2. Evaluation of Tubal Patency - To determine whether the fallopian tubes are patent (open) or not, a hysterosalpingogram, which is an x-ray that uses dye, is the initial test that is recommended. At times, laparoscopy, which is a surgical procedure to look into the pelvic cavity, may be recommended to evaluate the tubes and treat any problem that exists with the tube.
3. Evaluation of the Uterus - To evaluate the uterus, a hydrosonogram (water ultrasound) may be done to evaluate the uterine cavity to ensure there are no fibroids or polyps in the uterine cavity. A hysterosalpingogram can be substituted for a hydrosonogram to evaluate the uterine cavity.
To evaluate the male partner’s sperm count and quality, a semen analysis is usually recommended. In a semen analysis, four factors are evaluated in the semen, including:
1. The volume of the sperm that was produced.
2. The count of sperm (in general, a count of 20 million is considered to be normal).
3. The motility of the sperm (in general 50% of the sperm should be moving).
4. The morphology (shape or appearance) of the sperm (using different criteria, at least 40-50% of the sperm must be normal in order for the sperm to be considered normal).

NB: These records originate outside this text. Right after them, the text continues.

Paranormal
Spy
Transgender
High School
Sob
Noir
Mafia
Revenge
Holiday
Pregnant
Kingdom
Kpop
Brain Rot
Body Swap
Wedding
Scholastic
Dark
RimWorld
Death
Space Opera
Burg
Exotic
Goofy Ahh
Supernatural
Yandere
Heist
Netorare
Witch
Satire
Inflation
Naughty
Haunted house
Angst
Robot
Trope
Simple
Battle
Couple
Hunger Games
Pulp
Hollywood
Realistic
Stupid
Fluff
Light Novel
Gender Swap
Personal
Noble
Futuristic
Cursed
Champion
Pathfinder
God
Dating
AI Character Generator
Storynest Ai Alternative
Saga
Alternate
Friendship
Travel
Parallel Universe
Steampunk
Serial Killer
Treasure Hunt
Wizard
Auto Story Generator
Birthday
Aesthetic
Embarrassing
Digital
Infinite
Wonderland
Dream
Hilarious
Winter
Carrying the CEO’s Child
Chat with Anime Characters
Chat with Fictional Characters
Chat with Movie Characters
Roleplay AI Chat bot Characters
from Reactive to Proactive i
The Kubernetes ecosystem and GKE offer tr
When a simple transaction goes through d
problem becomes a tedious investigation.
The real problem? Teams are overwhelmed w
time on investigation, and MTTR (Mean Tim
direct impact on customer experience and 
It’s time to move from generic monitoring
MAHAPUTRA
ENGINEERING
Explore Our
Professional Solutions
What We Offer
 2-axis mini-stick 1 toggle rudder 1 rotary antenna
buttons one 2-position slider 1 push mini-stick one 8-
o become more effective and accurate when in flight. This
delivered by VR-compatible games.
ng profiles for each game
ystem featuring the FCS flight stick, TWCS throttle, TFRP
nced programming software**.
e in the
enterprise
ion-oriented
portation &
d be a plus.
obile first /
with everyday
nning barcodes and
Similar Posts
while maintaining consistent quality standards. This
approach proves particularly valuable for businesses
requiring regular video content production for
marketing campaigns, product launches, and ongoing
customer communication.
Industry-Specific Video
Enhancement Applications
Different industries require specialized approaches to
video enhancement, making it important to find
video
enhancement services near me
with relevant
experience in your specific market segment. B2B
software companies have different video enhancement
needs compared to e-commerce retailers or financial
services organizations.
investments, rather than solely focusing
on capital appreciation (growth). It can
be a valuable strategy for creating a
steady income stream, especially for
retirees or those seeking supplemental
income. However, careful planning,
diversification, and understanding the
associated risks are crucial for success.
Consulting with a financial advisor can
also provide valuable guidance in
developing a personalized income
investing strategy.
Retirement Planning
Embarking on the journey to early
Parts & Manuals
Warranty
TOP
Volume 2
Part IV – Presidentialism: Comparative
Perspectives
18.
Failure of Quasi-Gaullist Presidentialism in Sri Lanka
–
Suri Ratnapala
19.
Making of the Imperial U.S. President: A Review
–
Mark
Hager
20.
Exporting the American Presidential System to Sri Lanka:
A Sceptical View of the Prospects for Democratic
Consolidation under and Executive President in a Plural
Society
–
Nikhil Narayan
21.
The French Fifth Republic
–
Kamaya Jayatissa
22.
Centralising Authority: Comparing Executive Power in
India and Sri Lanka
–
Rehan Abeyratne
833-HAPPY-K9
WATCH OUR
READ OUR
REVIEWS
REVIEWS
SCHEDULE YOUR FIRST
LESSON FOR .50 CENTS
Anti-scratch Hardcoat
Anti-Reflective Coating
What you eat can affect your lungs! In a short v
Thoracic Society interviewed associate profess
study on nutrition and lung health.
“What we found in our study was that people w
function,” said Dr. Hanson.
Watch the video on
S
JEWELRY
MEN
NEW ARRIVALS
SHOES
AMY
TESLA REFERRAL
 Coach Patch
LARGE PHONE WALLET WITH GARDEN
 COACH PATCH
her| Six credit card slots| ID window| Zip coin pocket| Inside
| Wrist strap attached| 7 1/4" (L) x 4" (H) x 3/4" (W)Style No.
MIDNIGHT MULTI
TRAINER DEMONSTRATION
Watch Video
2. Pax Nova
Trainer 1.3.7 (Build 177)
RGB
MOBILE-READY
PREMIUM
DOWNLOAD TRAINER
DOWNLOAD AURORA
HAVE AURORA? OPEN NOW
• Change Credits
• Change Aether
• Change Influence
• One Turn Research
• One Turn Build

In special circumstances, extra evaluation may be needed for patients that suffer from infertility For example, in patients with recurrent pregnancy loss, additional tests may need to be done, including genetic testing to check the parents for any chromosomal abnormalities; testing of the uterus to evaluate any congenital abnormalities, such as uterine septum or bicornuate uterus; and antibody testing to evaluate if there are antibodies present in the maternal serum that may affect pregnancy outcome (these include lupus anticoagulant and anticardiolipin antibodies, as well as other antiphospholipid antibodies). Additional evaluation for the presence of infections such as Chlamydia may be required, as well as ureaplasma and other infectious agents.
Evaluation for infertility may also require other further testing, including testing of antibodies present in the female partner against the sperm of the male partner, which they call antisperm antibodies, as well as the presence of paternal leukocyte antigens, which are present in the mother.